Лёня кивает в сторону того самого столика, за которым когда-то сделал мне предложение. Это было так давно и вроде бы недавно. Странная штука – время.
– Здесь сядем, – игнорирую его предложение и занимаю место у барной стойки.
Лёня мнётся, не зная, как реагировать. Ошарашен, потому что раньше в наших отношениях всегда вёл он, а теперь эра его господства кончилась. Пф, лопнула, как мыльный пузырь.
– Ну? Чего стоишь? Присаживайся.
Бармен – его зовут Ярик – улыбается мне, как старой знакомой и протягивает барную карту, но я не хочу коктейлей. Лишь прошу сварить мне фирменный кофе, и Ярик, кивнув, переводит взгляд на Лёню, а тот просит коньяк.
– Не рановато для спиртного? А впрочем, не моё дело.
– А жаль, – морщится и, взгромоздясь на стул, складывает руки на полированной поверхности, до того чистой, что в ней можно увидеть собственное отражение. Нервные длинные пальцы подрагивают, и, чтобы скрыть волнение, Лёне приходится сжать их в кулаки. – Может быть, всё-таки за столик пересядем?

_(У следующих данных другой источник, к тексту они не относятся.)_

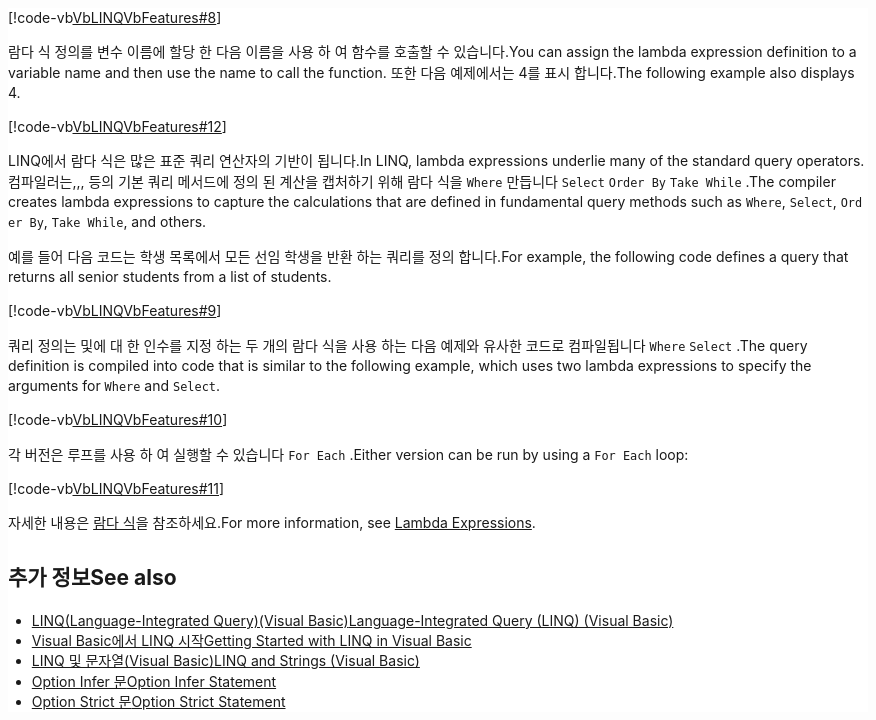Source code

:  [!code-vb[VbLINQVbFeatures#8](~/samples/snippets/visualbasic/VS_Snippets_VBCSharp/VbLINQVbFeatures/VB/Class1.vb#8)]  
  
 <span data-ttu-id="be182-155">람다 식 정의를 변수 이름에 할당 한 다음 이름을 사용 하 여 함수를 호출할 수 있습니다.</span><span class="sxs-lookup"><span data-stu-id="be182-155">You can assign the lambda expression definition to a variable name and then use the name to call the function.</span></span> <span data-ttu-id="be182-156">또한 다음 예제에서는 4를 표시 합니다.</span><span class="sxs-lookup"><span data-stu-id="be182-156">The following example also displays 4.</span></span>  
  
 [!code-vb[VbLINQVbFeatures#12](~/samples/snippets/visualbasic/VS_Snippets_VBCSharp/VbLINQVbFeatures/VB/Class1.vb#12)]  
  
 <span data-ttu-id="be182-157">LINQ에서 람다 식은 많은 표준 쿼리 연산자의 기반이 됩니다.</span><span class="sxs-lookup"><span data-stu-id="be182-157">In LINQ, lambda expressions underlie many of the standard query operators.</span></span> <span data-ttu-id="be182-158">컴파일러는,,, 등의 기본 쿼리 메서드에 정의 된 계산을 캡처하기 위해 람다 식을 `Where` 만듭니다 `Select` `Order By` `Take While` .</span><span class="sxs-lookup"><span data-stu-id="be182-158">The compiler creates lambda expressions to capture the calculations that are defined in fundamental query methods such as `Where`, `Select`, `Order By`, `Take While`, and others.</span></span>  
  
 <span data-ttu-id="be182-159">예를 들어 다음 코드는 학생 목록에서 모든 선임 학생을 반환 하는 쿼리를 정의 합니다.</span><span class="sxs-lookup"><span data-stu-id="be182-159">For example, the following code defines a query that returns all senior students from a list of students.</span></span>  
  
 [!code-vb[VbLINQVbFeatures#9](~/samples/snippets/visualbasic/VS_Snippets_VBCSharp/VbLINQVbFeatures/VB/Class1.vb#9)]  
  
 <span data-ttu-id="be182-160">쿼리 정의는 및에 대 한 인수를 지정 하는 두 개의 람다 식을 사용 하는 다음 예제와 유사한 코드로 컴파일됩니다 `Where` `Select` .</span><span class="sxs-lookup"><span data-stu-id="be182-160">The query definition is compiled into code that is similar to the following example, which uses two lambda expressions to specify the arguments for `Where` and `Select`.</span></span>  
  
 [!code-vb[VbLINQVbFeatures#10](~/samples/snippets/visualbasic/VS_Snippets_VBCSharp/VbLINQVbFeatures/VB/Class1.vb#10)]  
  
 <span data-ttu-id="be182-161">각 버전은 루프를 사용 하 여 실행할 수 있습니다 `For Each` .</span><span class="sxs-lookup"><span data-stu-id="be182-161">Either version can be run by using a `For Each` loop:</span></span>  
  
 [!code-vb[VbLINQVbFeatures#11](~/samples/snippets/visualbasic/VS_Snippets_VBCSharp/VbLINQVbFeatures/VB/Class1.vb#11)]  
  
 <span data-ttu-id="be182-162">자세한 내용은 [람다 식](../../language-features/procedures/lambda-expressions.md)을 참조하세요.</span><span class="sxs-lookup"><span data-stu-id="be182-162">For more information, see [Lambda Expressions](../../language-features/procedures/lambda-expressions.md).</span></span>  
  
## <a name="see-also"></a><span data-ttu-id="be182-163">추가 정보</span><span class="sxs-lookup"><span data-stu-id="be182-163">See also</span></span>

- [<span data-ttu-id="be182-164">LINQ(Language-Integrated Query)(Visual Basic)</span><span class="sxs-lookup"><span data-stu-id="be182-164">Language-Integrated Query (LINQ) (Visual Basic)</span></span>](index.md)
- [<span data-ttu-id="be182-165">Visual Basic에서 LINQ 시작</span><span class="sxs-lookup"><span data-stu-id="be182-165">Getting Started with LINQ in Visual Basic</span></span>](getting-started-with-linq.md)
- [<span data-ttu-id="be182-166">LINQ 및 문자열(Visual Basic)</span><span class="sxs-lookup"><span data-stu-id="be182-166">LINQ and Strings (Visual Basic)</span></span>](linq-and-strings.md)
- [<span data-ttu-id="be182-167">Option Infer 문</span><span class="sxs-lookup"><span data-stu-id="be182-167">Option Infer Statement</span></span>](../../../language-reference/statements/option-infer-statement.md)
- [<span data-ttu-id="be182-168">Option Strict 문</span><span class="sxs-lookup"><span data-stu-id="be182-168">Option Strict Statement</span></span>](../../../language-reference/statements/option-strict-statement.md)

Отрицательно качаю головой и барабаню пальцами по стойке. Натуральное дерево ощущается тёплым и живым, и я слегка глажу его ладонью.
– Варя, я… – Лёня запускает руку в волосы, ерошит и без того растрёпанные волосы. Зарос, машинально отмечаю. Тёмные волосы вьются на концах, и первая очень ранняя седина серебристыми искорками переливается в искусственном свете многочисленных светильников. – Скучаю я.
Ярик ставит перед Лёней стакан и возвращается к кофеварке, колдуя над фирменным напитком для меня. Пауза затягивается, Баринов пытается подобрать слова, а я исследую взглядом его лицо.
Первые морщинки в уголках глаз лучиками стремятся к вискам. Бледность кожи, краснота воспалённых век. Густые ресницы загибаются на кончиках, на белках едва заметные следы лопнувших сосудов. Кадык дёргается над воротом рубашки, а пара верхних пуговиц небрежно расстёгнута, открывая абсолютно безволосую грудь. Пиджак сидит плохо, словно Лёня за эти несколько недель добрый пяток килограммов сбросил или в чужой костюм решил влезть…
Раньше бы я его пожалела. Кинулась откармливать, отпаивать домашним бульоном, хлопотать, но сейчас лишь машинально подмечаю изменения, никак не откликаясь на них внутренне.
– Ты уже говорил, что скучаешь. И я напомню, что мне всё равно. Плевать, – сдуваю с лица прядь, и чувствую, что с каждой секундой мне всё проще выносить присутствие Лёни. С каждым словом, взглядом и жестом он всё дальше уходит в прошлое, и скоро его образ превратится в туманную дымку.
– Я налажал, – признаётся и поднимает на меня тоскливый взгляд. – Сильно. И я не знаю, как это исправить. Но и не попытаться я не могу.
– Ну и? От твоих печальных признаний что-то изменится? А исправлять ничего не надо, поздно.
«Поздно» – такое страшное в своей простоте и тяжести слово, но оно подходит сейчас лучше всего.
– Ты всё, что мог, испортил. Когда любовницу завёл, шлялся с нею у меня за спиной. Когда позволил ей узнать мой номер телефона и допустил всё это. Как теперь исправить? Не знаю.